In this assignment, you will develop an object detection system for autonomous driving. You are required to implement a simple detection network called HKUMMDetector (Naïve Version) with ResNet as Backbone and YOLO as detection head. Through this assignment, you are expected to learn about designing and optimizing an object detection network.
Github Link: https://github.com/Liang-ZX/HKU-DASC7606-A1
PDF File: Problem-Description.pdf
(New) Q&A Document: Q&A with Some Introductory Material
Authors (TAs): Zhixuan Liang, Haibao Yu
Date: 2022.12
This codebase is only for HKU DASC 7606 (2022-2023) course. Please don't upload your answers or this codebase to any public platforms (e.g., Github) before permitted. All rights reserved.
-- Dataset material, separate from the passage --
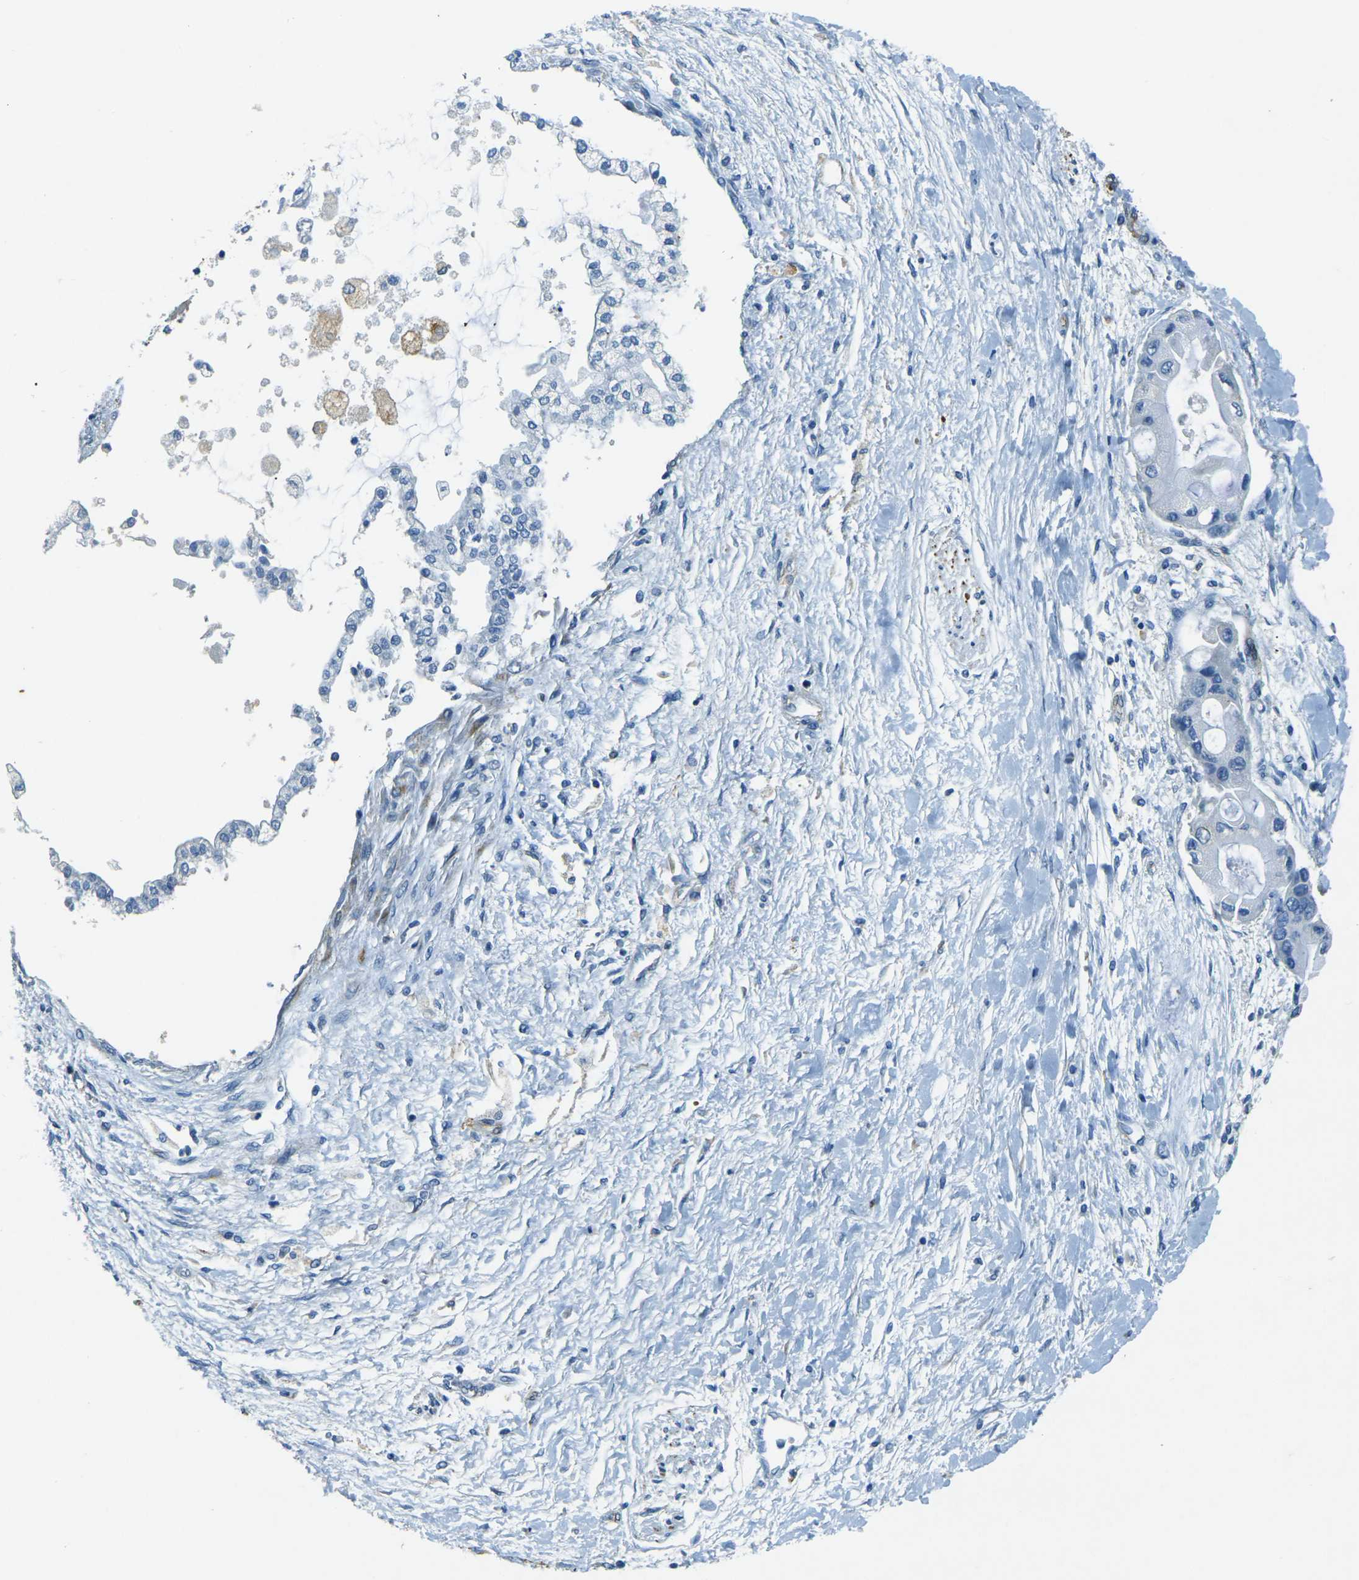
{"staining": {"intensity": "negative", "quantity": "none", "location": "none"}, "tissue": "liver cancer", "cell_type": "Tumor cells", "image_type": "cancer", "snomed": [{"axis": "morphology", "description": "Cholangiocarcinoma"}, {"axis": "topography", "description": "Liver"}], "caption": "Liver cancer was stained to show a protein in brown. There is no significant positivity in tumor cells.", "gene": "SORT1", "patient": {"sex": "male", "age": 50}}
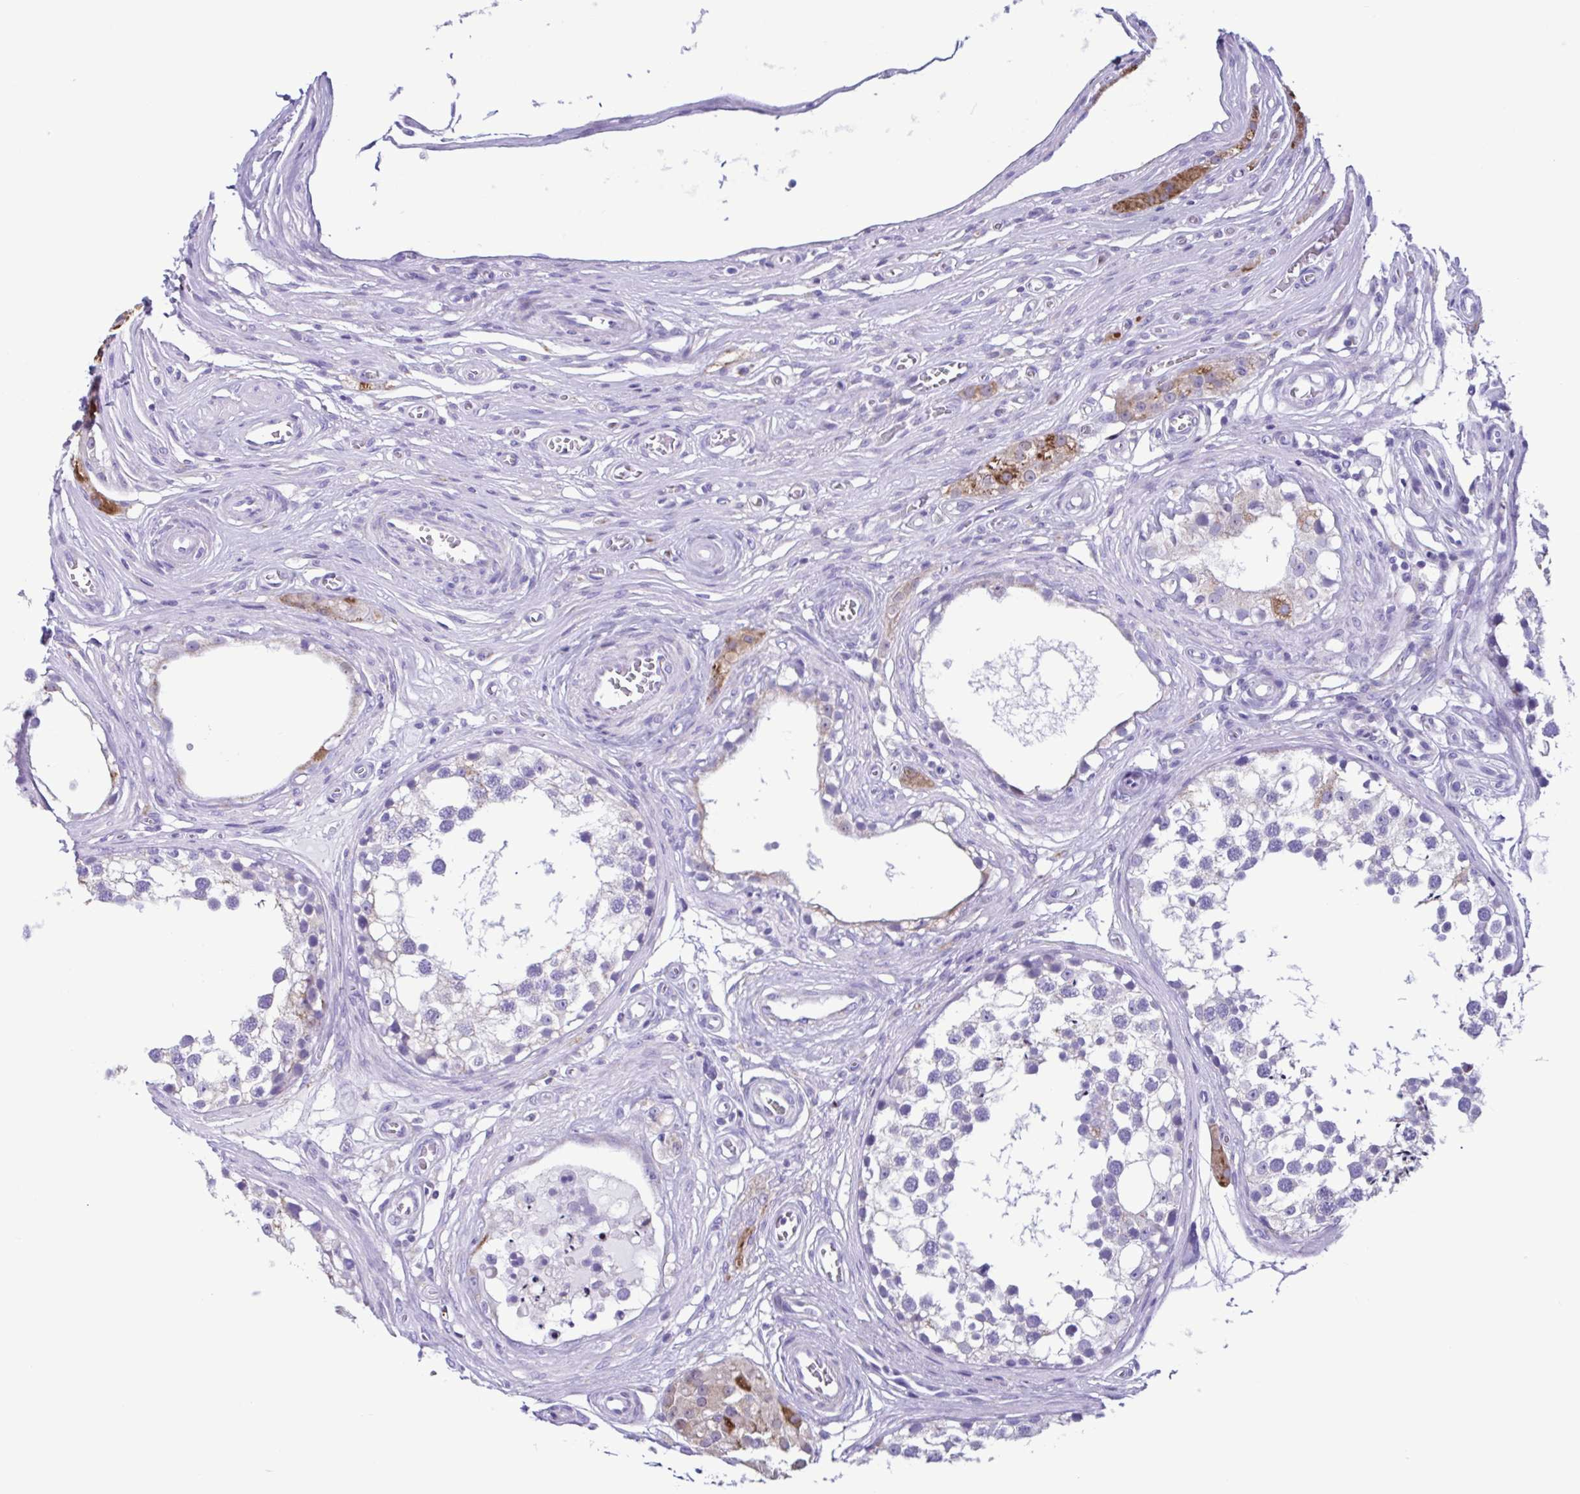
{"staining": {"intensity": "negative", "quantity": "none", "location": "none"}, "tissue": "testis", "cell_type": "Cells in seminiferous ducts", "image_type": "normal", "snomed": [{"axis": "morphology", "description": "Normal tissue, NOS"}, {"axis": "morphology", "description": "Seminoma, NOS"}, {"axis": "topography", "description": "Testis"}], "caption": "Immunohistochemistry image of unremarkable testis stained for a protein (brown), which exhibits no expression in cells in seminiferous ducts.", "gene": "ACTRT3", "patient": {"sex": "male", "age": 65}}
Object detection is one of the most essential tasks in autonomous driving. This task aims to recognize and localize traffic participants, like cars in the road scene, from images or point clouds. This assignment focuses on solving the detection problem from a single image.
Figure 1. A Visualization Example of Object Detection for Autonomous Driving.
- Understand the basic theories of Deep Learning exspecially for object detection task, such as the networks of ResNet and YOLO v1, the detection loss function, and important concepts of object detection (e.g. ROC Curve and Mean AP).
- Apply object detection algorithm to solving autonomous driving problem, such as detecting cars and pedestrians in the traffic environment.
- Gain experience of implementing neural networks with a popular deep learning framework PyTorch.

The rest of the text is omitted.